With nine NRSs, we conducted meta-analysis. Changes in creatinine levels were higher in the TDF group than in the ETV group at 6 mo [mean difference (MD) = 0.03 mg/dL; 95%CI: 0.02-0.04; I2= 0%], 12 mo (MD = 0.05 mg/dL; 95%CI: 0.02 to 0.08; I2= 78%), and 24 mo (MD = 0.07 mg/dL; 95%CI: 0.01-0.13; I2= 93%). The change in eGFR was significantly higher in the TDF group than in the ETV group at 6 mo [standardized mean difference (SMD) = -0.22; 95%Cl: -0.36--0.08; I2= 0%], 12 mo (SMD = -0.24; 95%Cl: -0.43 to -0.05; I2= 50%), and 24 mo (-0.35; 95%Cl: -0.61--0.09; I2= 67%).

Research conclusions

Until now, in studies comparing the effect on renal function between the two drugs, the differences varied greatly.
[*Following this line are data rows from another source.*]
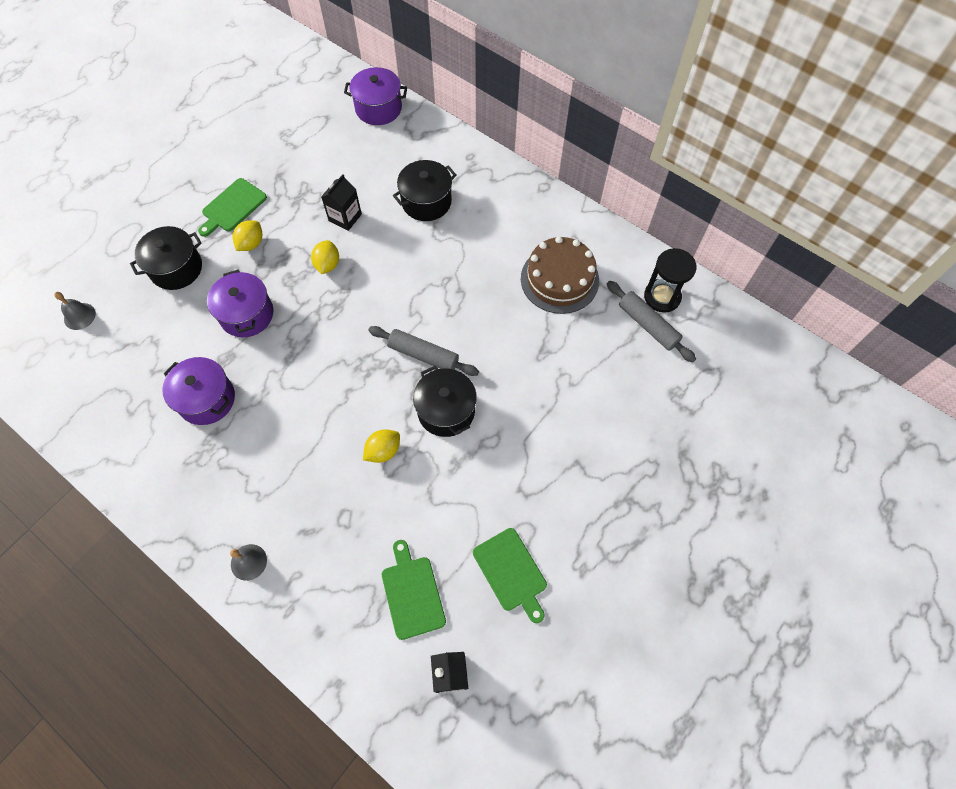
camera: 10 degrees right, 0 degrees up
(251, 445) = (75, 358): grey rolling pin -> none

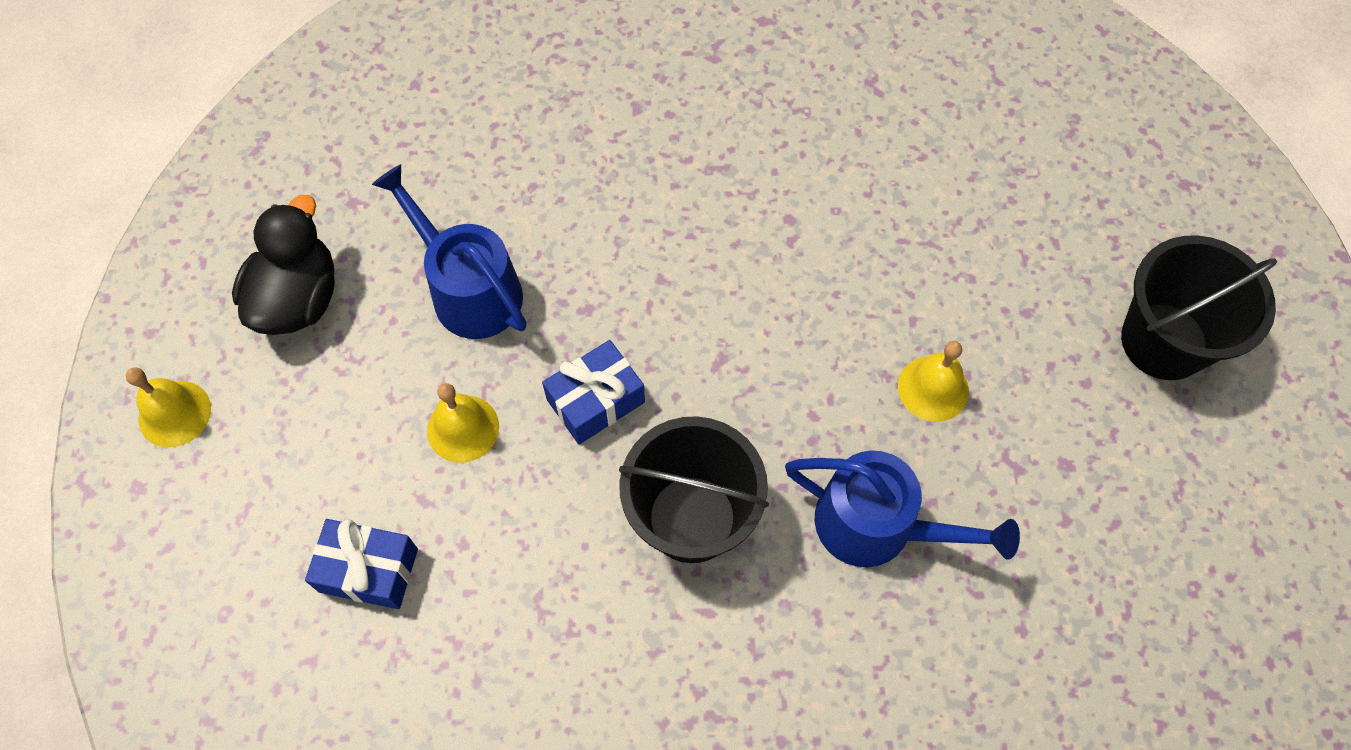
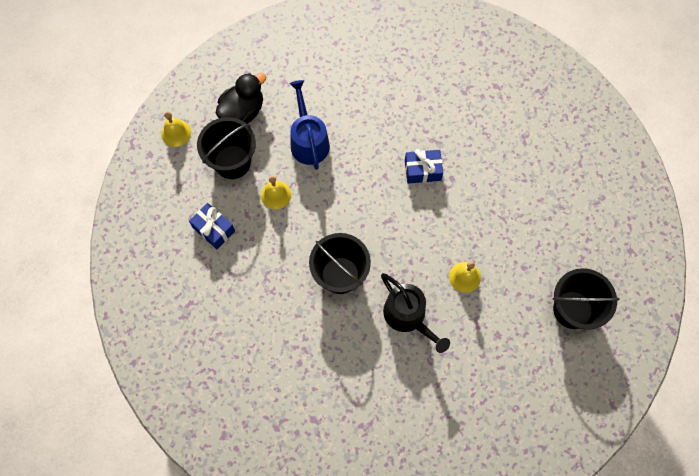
camera: 30 degrees right, 5 degrees up
(332, 410) = (232, 162): none -> black bucket
(595, 401) = (331, 211): blue gift -> blue gift (422, 170)
(877, 526) = (408, 316): blue watering can -> black watering can

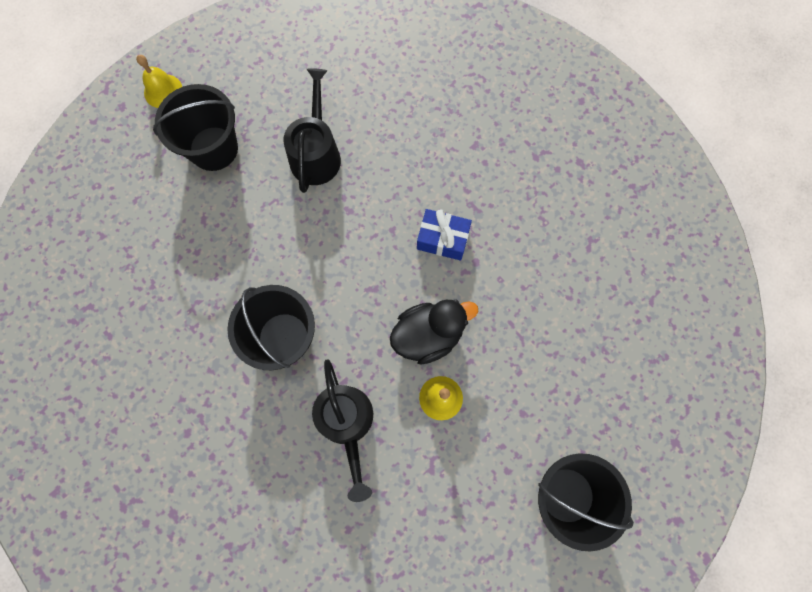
camera: 20 degrees right, 5 degrees up
(213, 229) = (156, 224): blue gift -> none
(243, 111) = (253, 90): black duck -> black duck (428, 335)
(276, 195) = (248, 207): yellow bell -> none
(308, 141) = (316, 154): blue watering can -> black watering can

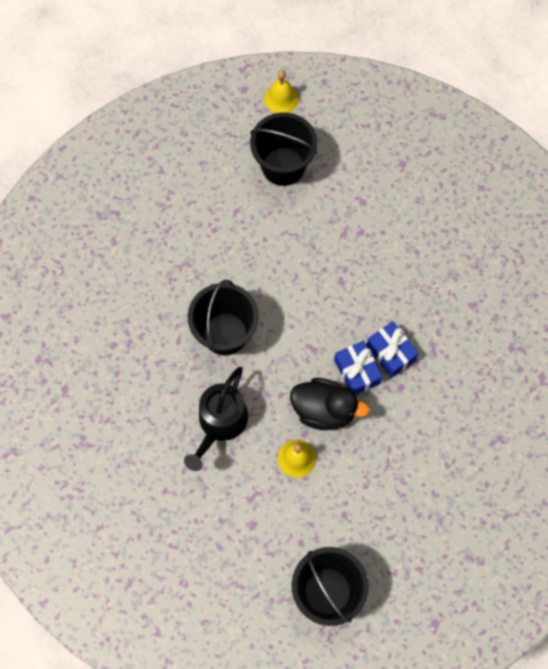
camera: 40 degrees right, 5 degrees down
(316, 154) = (351, 224): black watering can -> none
(428, 278) = (357, 372): none -> blue gift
However, our study found that the difference was negligible.

Research perspectives

The value of creatinine and eGFR in our meta-analysis was a secondary outcome in most of the included studies. And most of the studies used various eGFR formula and different AKI definitions. We need further research comparing renal function as a primary outcome and using universal definition of AKI, if possible, through large-scale RCT.